Member of the Washington State Senate from the 34th district
- Incumbent
- Assumed office January 21, 2025
- Preceded by: Joe Nguyen

Member of the Washington House of Representatives from the 34th district
- In office January 9, 2023 – January 21, 2025
- Preceded by: Eileen Cody
- Succeeded by: Brianna Thomas

Personal details
- Party: Democratic
- Education: Scripps College (BA) University of Washington (JD)

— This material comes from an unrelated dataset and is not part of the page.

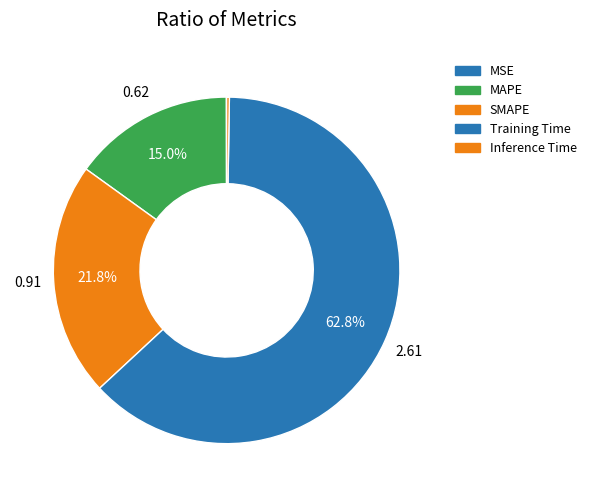

Is it true that MAPE is 27% of the pie?

False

= Emily Alvarado (politician) =

American politician

Emily Alvarado is an American politician and affordable housing advocate serving as a member of the Washington State Senate for the 34th district since 2025. She previously represented the same district in the Washington House of Representatives from 2023 to 2025.

== Education ==
Alvarado earned a Bachelor of Arts degree in American studies from Scripps College in 2005 and a Juris Doctor from the University of Washington School of Law.

== Career ==
From 2004 to 2006, Alvarado worked as a public affairs field organizer for Planned Parenthood of Southwestern Oregon. From 2009 to 2011, she was an advocacy project coordinator for the Housing Consortium of Everett & Snohomish County. From 2011 to 2013, she was the policy director of the Housing Development Consortium of Seattle–King County.

Alvarado joined the Seattle Office of Housing in 2014 as manager of policy and equitable development and became director in 2019. Since 2021, she has worked as a vice president of Enterprise Community Partners. Alvarado was elected to the Washington House of Representatives in November 2022. She was appointed to the State Senate in January 2025.